Mormon Posthumous Baptism, Again


The perennial controversy over the Mormon Church performing posthumous proxy baptisms on Jews is not only back in the news this week, but highlighting two people who are iconic symbols in their respective religions.

On Tuesday, Elie Wiesel, the Holocaust survivor and Nobel Peace laureate, called on Republican presidential candidate Mitt Romney to urge his fellow church leaders to stop performing the proxy baptisms.

“I think it’s scandalous,” Wiesel said of the practice after being told of a report that his name had been submitted to a restricted genealogy website as “ready” for posthumous proxy baptism.

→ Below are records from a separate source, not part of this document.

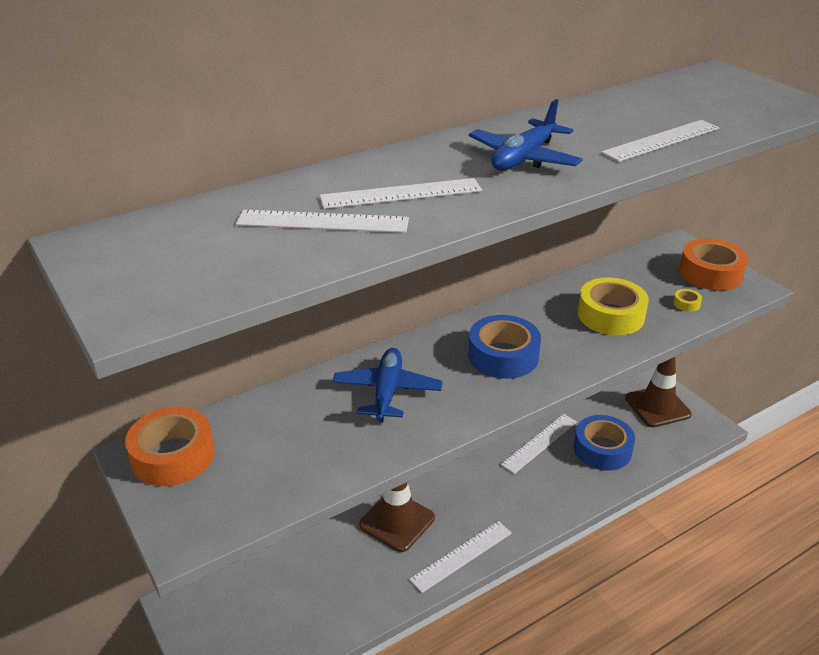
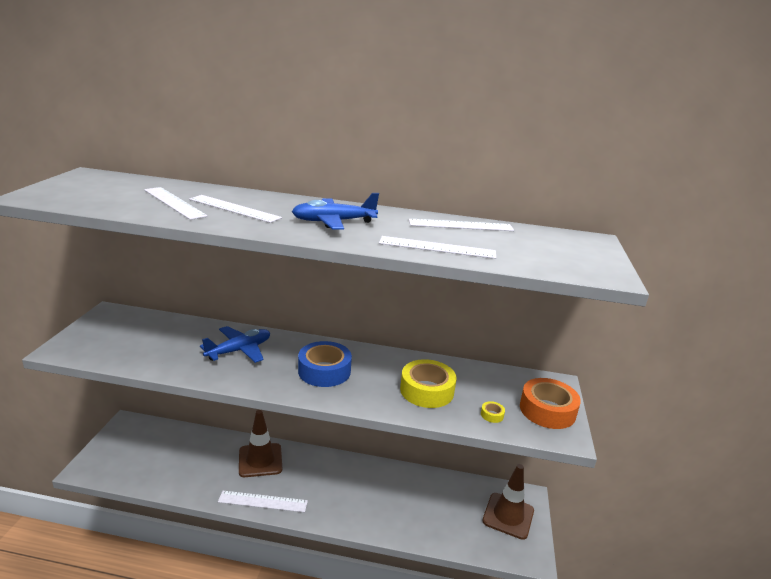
camera: 40 degrees right, 10 degrees down
orange tape [125,407,214,486] -> none
white ruler [501,414,577,474] -> white ruler moved to [409,219,514,231]
blue tape [574,415,635,471] -> none

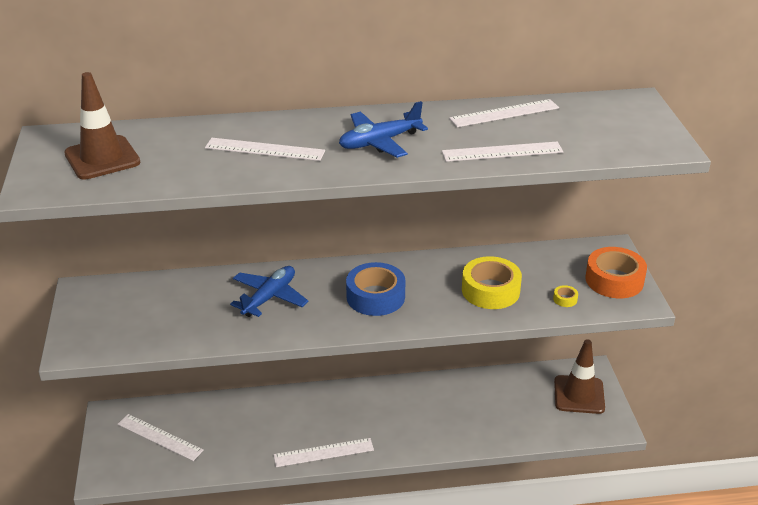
camera: 15 degrees left, 10 degrees up
white ruler [144,187,208,220] -> white ruler moved to [117,414,204,461]
brown traffic cone [239,410,282,477] -> brown traffic cone moved to [64,72,141,180]

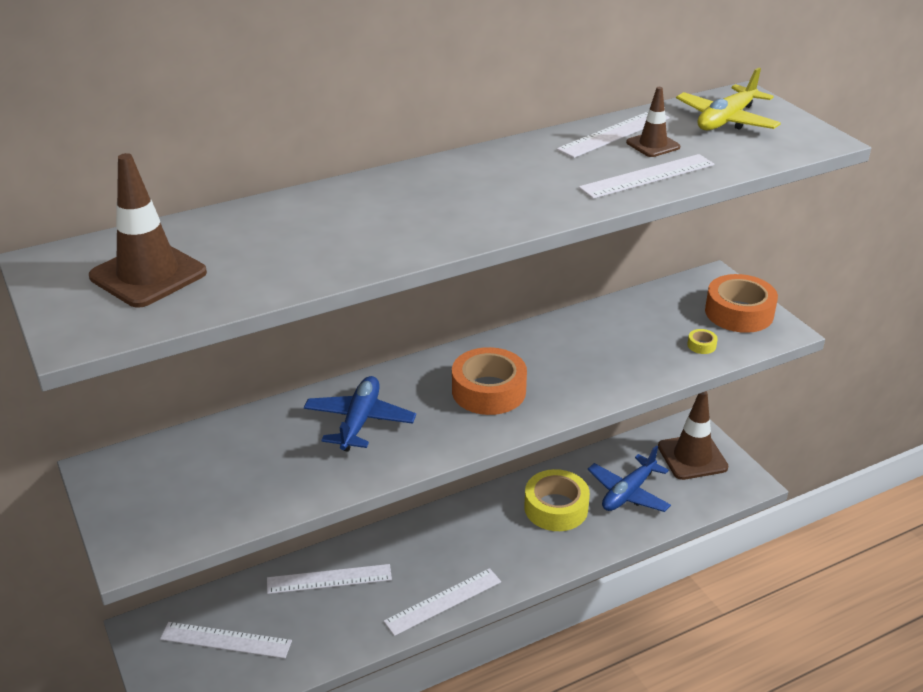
camera: 20 degrees left, 0 degrees up
white ruler [205,138,325,161] -> white ruler moved to [267,564,392,594]
blue plane [339,101,428,158] -> blue plane moved to [588,446,671,512]
blue tape [346,262,405,316] -> orange tape [452,347,527,415]
yellow tape [462,256,522,309] -> yellow tape moved to [524,469,590,531]
none -> brown traffic cone [626,87,680,157]
none -> yellow plane [676,67,781,130]

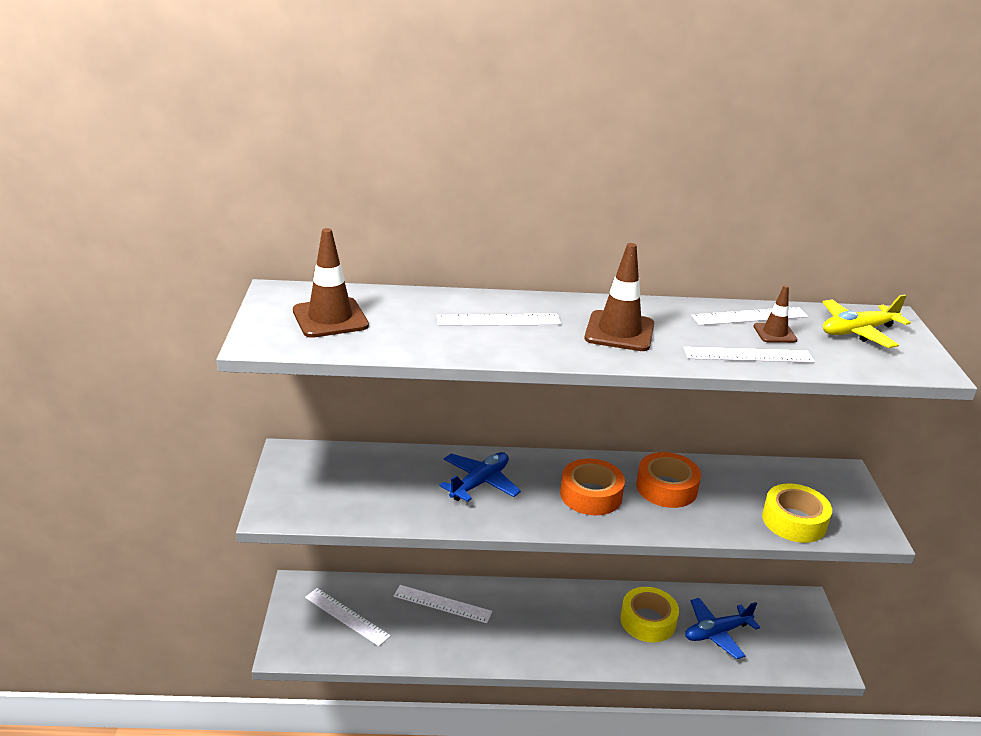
camera: 25 degrees right, 5 degrees down
white ruler [384,568,501,636] -> white ruler moved to [437,314,561,326]
brown traffic cone [658,391,728,480] -> brown traffic cone moved to [585,243,654,351]
yellow tape [687,329,718,354] -> yellow tape [762,483,832,543], size x2.47
orange tape [705,274,778,333] -> orange tape moved to [636,452,701,508]

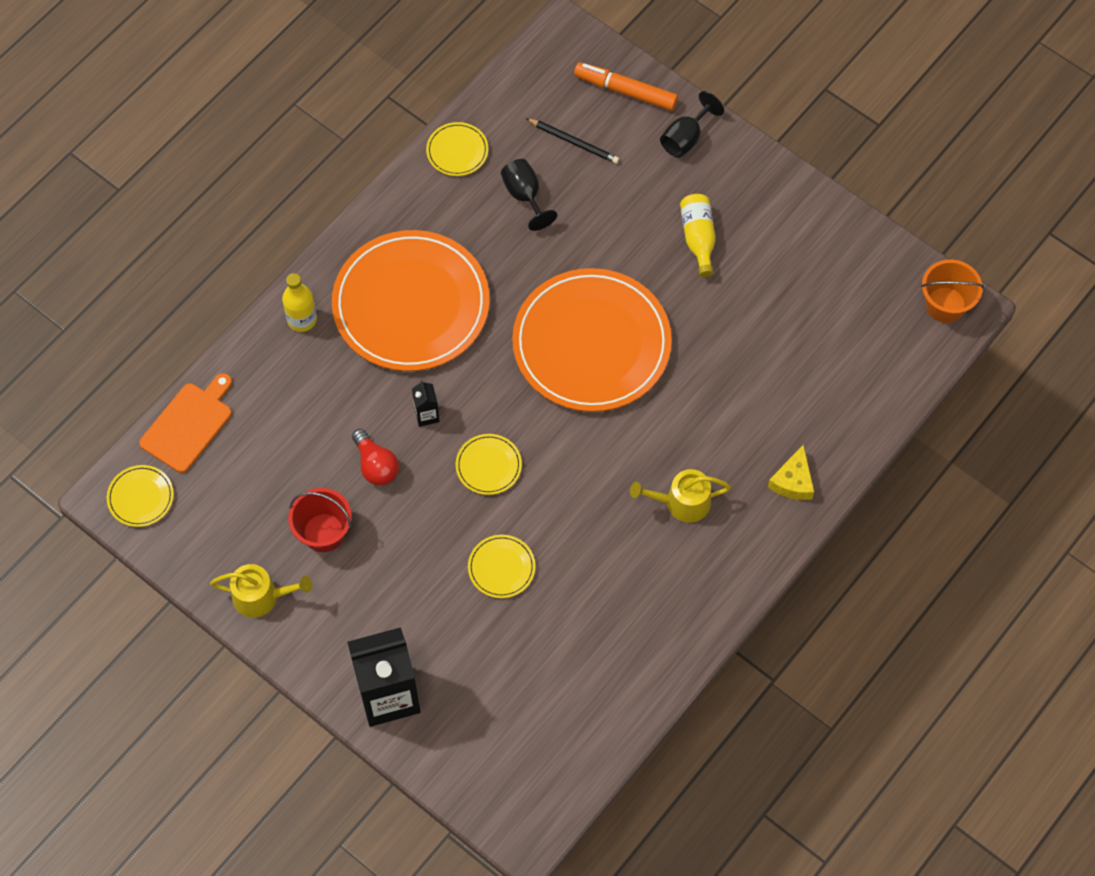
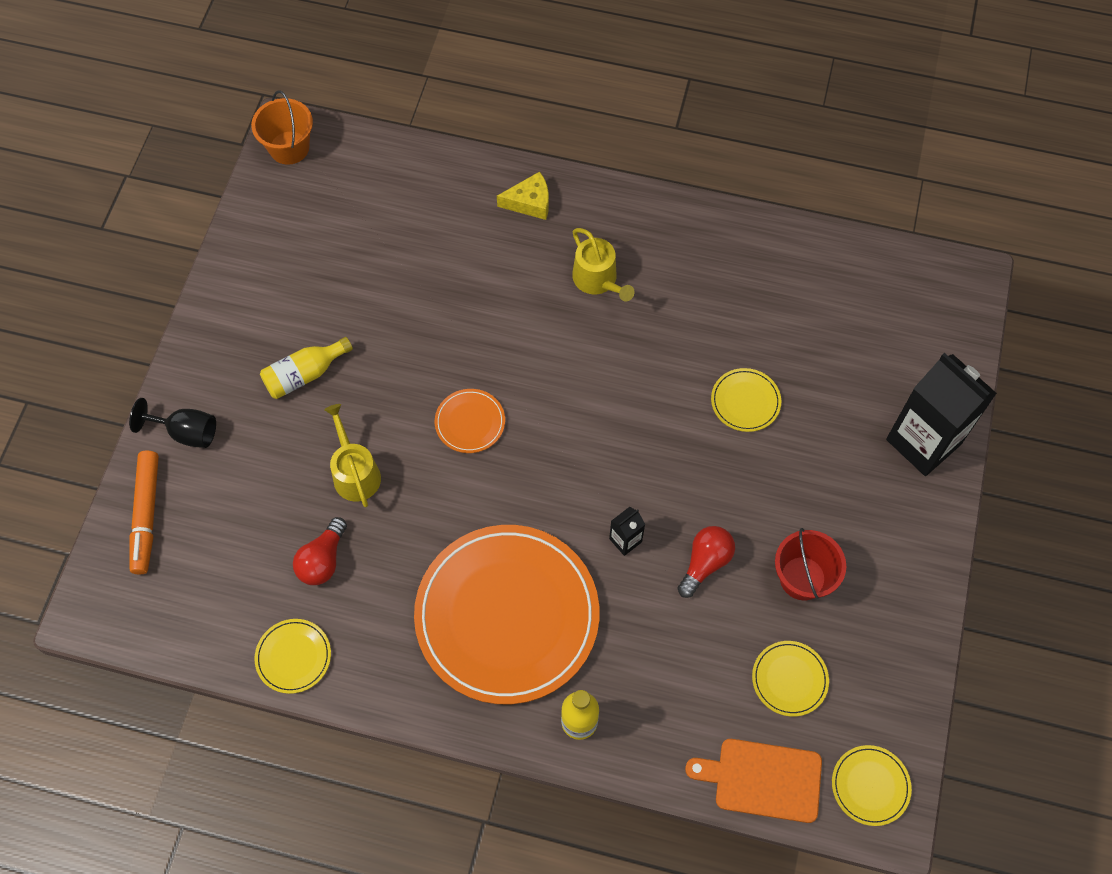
camera: 115 degrees left, 0 degrees up
yellow watering can [210,564,312,618] -> yellow watering can moved to [324,404,381,507]
yellow plate [456,434,522,495] -> yellow plate moved to [752,641,829,717]
black goblet [501,159,557,231] -> red light bulb [293,517,347,585]
orange plate [512,268,672,412] -> orange plate [435,389,505,453], size x0.41
black pencil [526,118,619,164] -> none

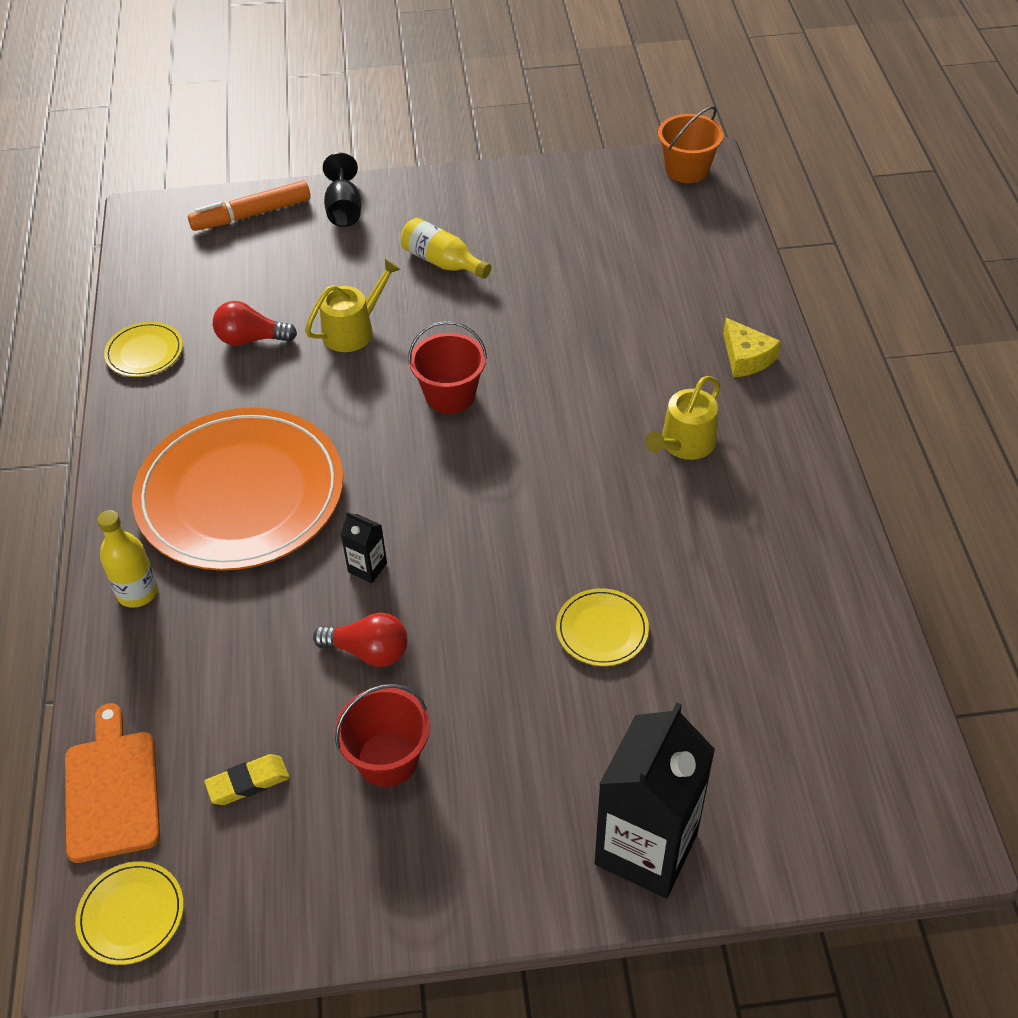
camera: 70 degrees right, 15 degrees down
orange plate [435,389,505,453] -> red bucket [408,321,487,414]
yellow plate [752,641,829,717] -> yellow eraser [204,754,289,805]

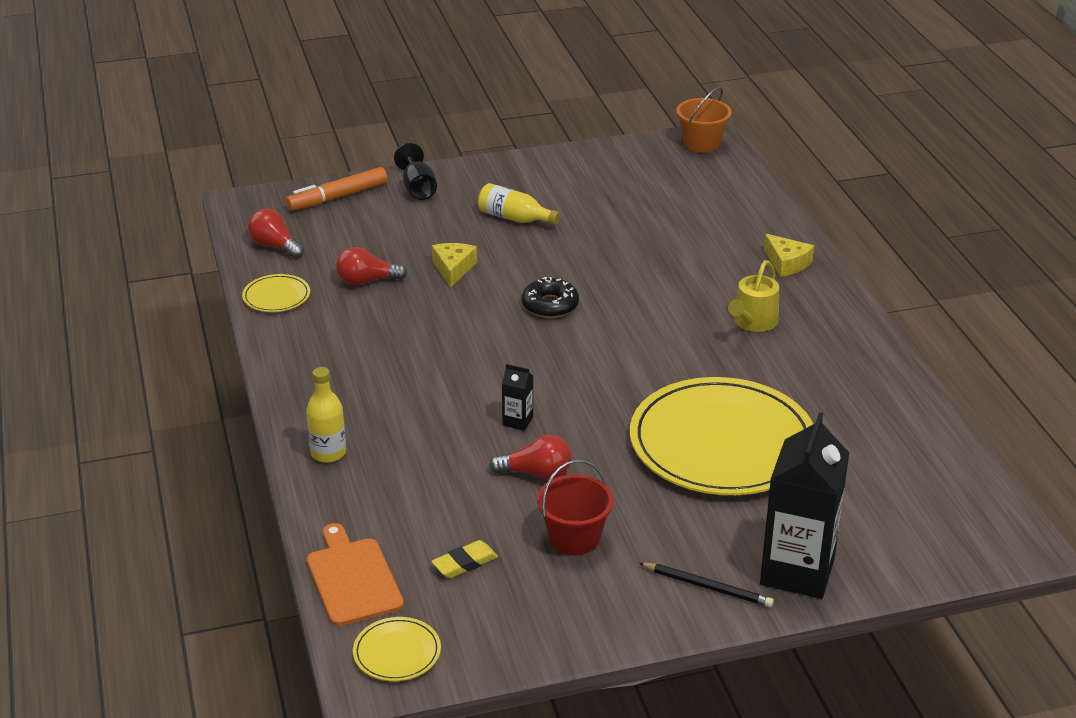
camera: 10 degrees left, 15 degrees down
orange plate [132,408,343,571] -> none
yellow watering can [305,259,401,352] -> yellow cheese [432,243,477,288]
red bucket [408,321,487,414] -> black donut [522,277,579,318]
yellow plate [556,588,649,666] -> yellow plate [630,377,813,495], size x2.45
none -> red light bulb [248,209,304,259]
none -> black pencil [639,562,774,607]

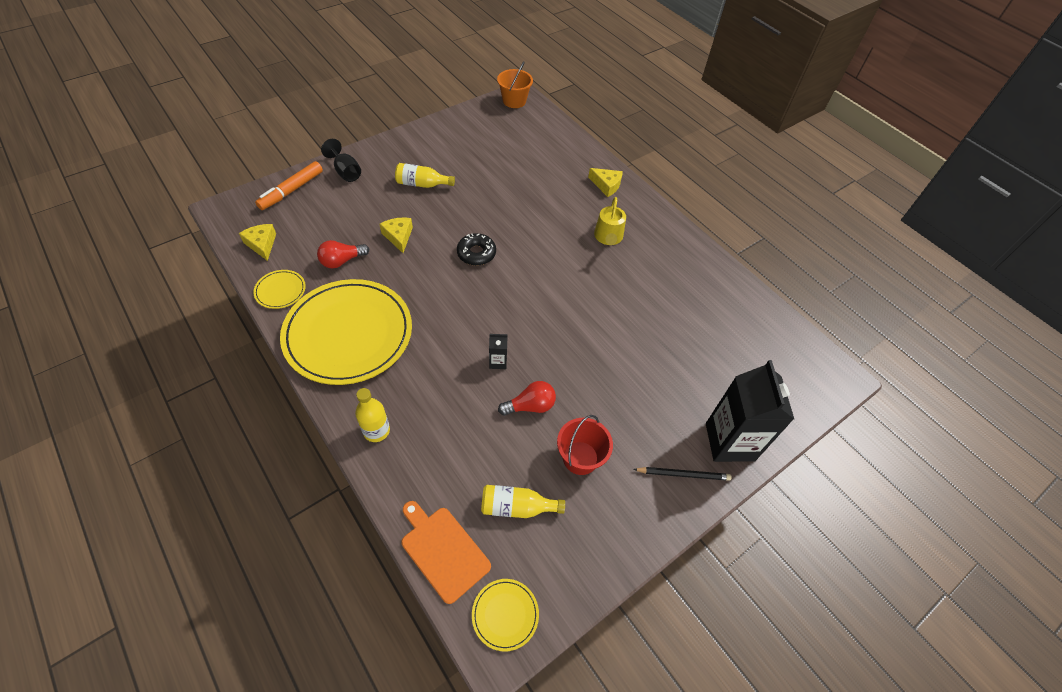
camera: 25 degrees left, 20 degrees up
red light bulb [248,209,304,259] -> yellow cheese [239,224,276,261]
yellow eraser [431,540,498,578] -> yellow bottle [481,485,565,518]
yellow plate [630,377,813,495] -> yellow plate moved to [280,279,412,385]

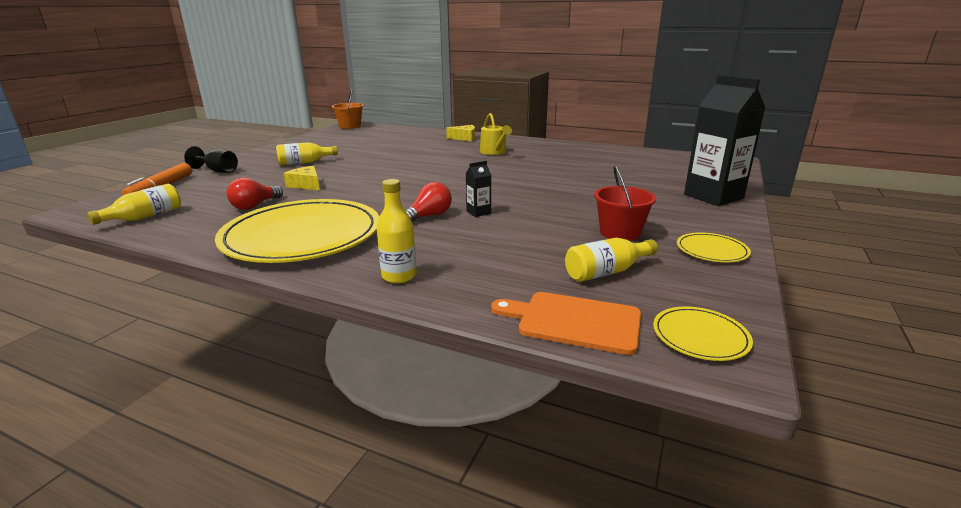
camera: 25 degrees left, 30 degrees down
yellow cheese [239,224,276,261] -> yellow bottle [87,184,181,225]
yellow plate [253,270,306,309] -> yellow plate moved to [677,232,751,262]
black donut [457,233,496,266] -> none
red light bulb [498,381,556,416] -> red light bulb moved to [405,182,452,221]
black pencil [633,467,732,481] -> none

His call on Romney to speak out is sure to complicate matters for the candidate, who has sought to keep his religious views and beliefs out of the campaign.

Helen Radkey, a formerly Mormon researcher, said that the names of Wiesel’s late father and maternal grandfather had also been submitted, according to a report in the Huffington Post.

There were also reports that the parents of the late Nazi hunter Simon Wiesenthal, who were Holocaust victims, were similarly baptized posthumously.

Since 1840, the Mormon Church has sought to gather the names of every person who ever lived and offer their souls the choice of baptism so that they might enter the Kingdom of God. For the last two decades, Jewish groups have sought to keep Jewish names exempt, and there have been several agreements reached with the church since 1995, only to have the problem reappear.

In September 2010, Jewish and Mormon leaders announced a “breakthrough” pact stipulating that the church will allow Jewish Holocaust victims to be the only category exempt from church doctrine calling for the symbolic baptism.

Church officials this week apologized for the submission of Holocaust victims’ names for baptism, noting that it was “clearly against the policy of the church” and that the individuals involved had been disciplined.

Clearly, as Anti-Defamation League National Director Abraham Foxman pointed out, more work needs to be done by the church in educating and sensitizing members who submit names for baptism. And more vigilance is required in maintaining the church computer system. Perhaps one day the church will emulate the Catholic Church’s bold step in Vatican II and change a long-held theological tenet so offensive to those of other faiths.